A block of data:
━━━━━━━━━━━━━━━━━━━━

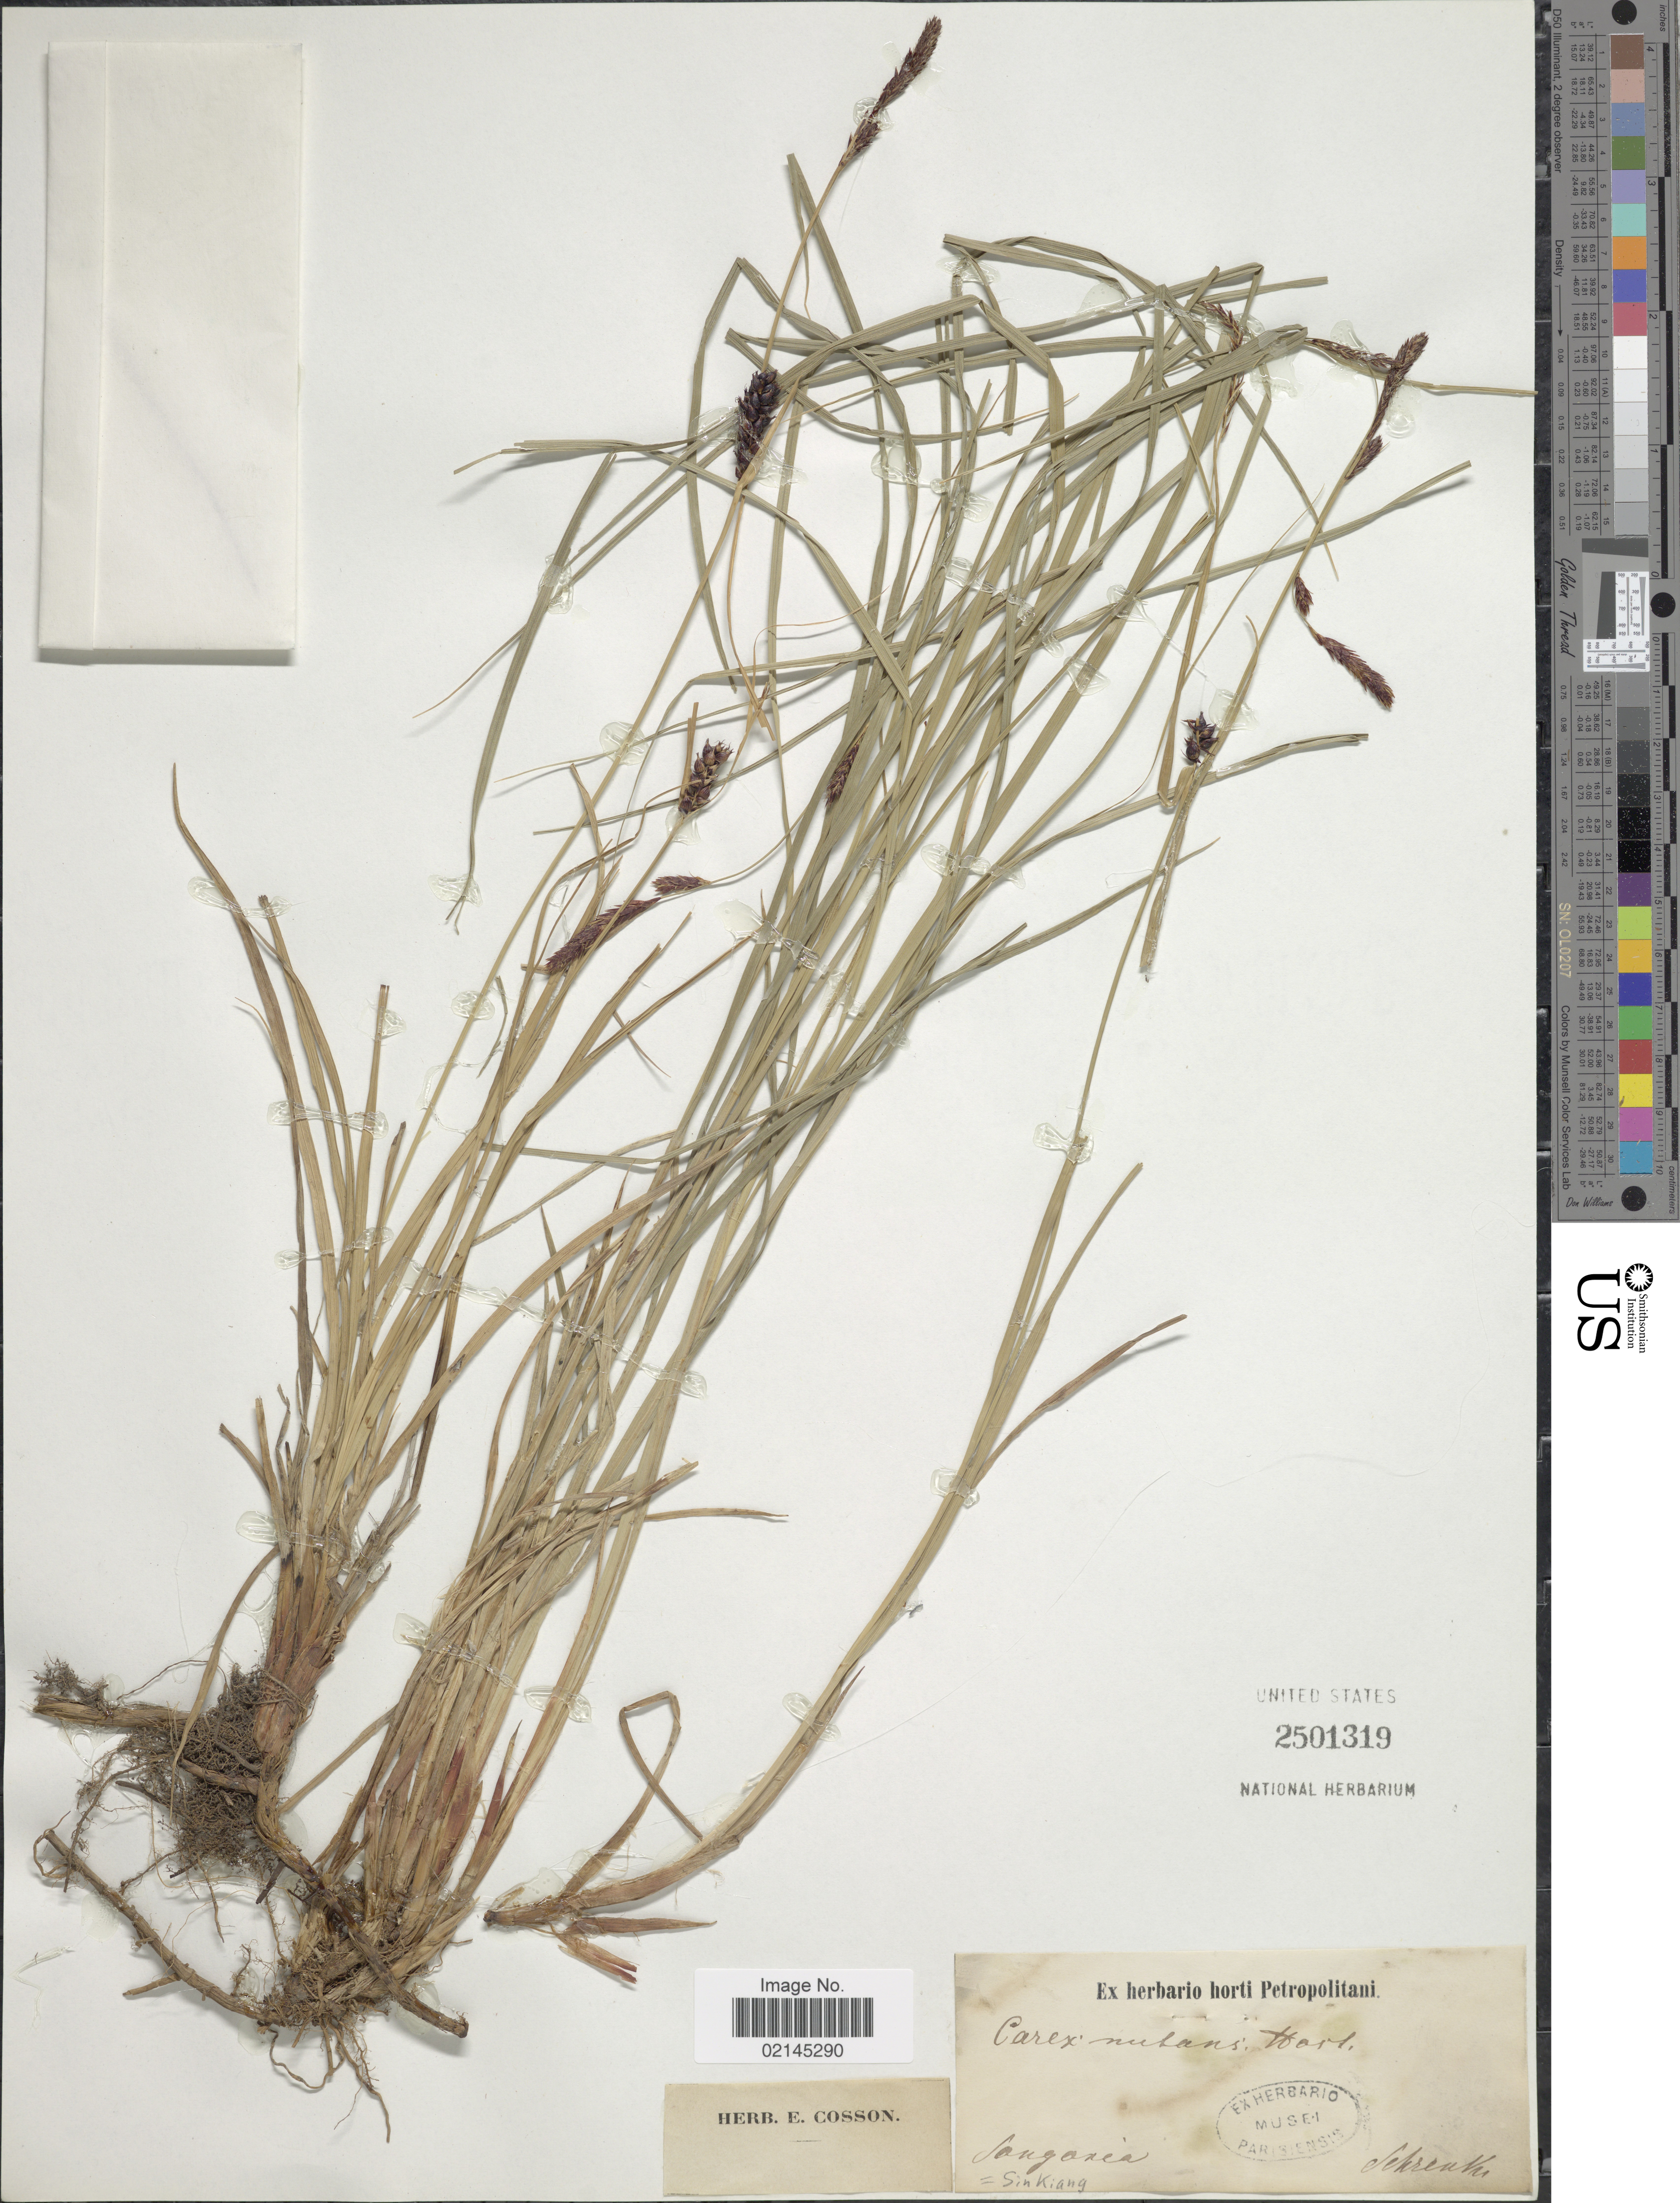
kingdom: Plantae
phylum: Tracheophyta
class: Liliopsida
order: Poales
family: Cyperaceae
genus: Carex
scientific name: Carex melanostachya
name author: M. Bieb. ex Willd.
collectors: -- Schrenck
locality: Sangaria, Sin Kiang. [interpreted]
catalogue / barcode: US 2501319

━━━━━━━━━━━━━━━━━━━━

▶ [TO DO] Rewrite the items from the line with "phylum: Tracheophyta" through the last line, substituting "place" for "locality" and leaving everything else as it is.

▶ [RESULT FOR THIS TASK]
phylum: Tracheophyta
class: Liliopsida
order: Poales
family: Cyperaceae
genus: Carex
scientific name: Carex melanostachya
name author: M. Bieb. ex Willd.
collectors: -- Schrenck
place: Sangaria, Sin Kiang. [interpreted]
catalogue / barcode: US 2501319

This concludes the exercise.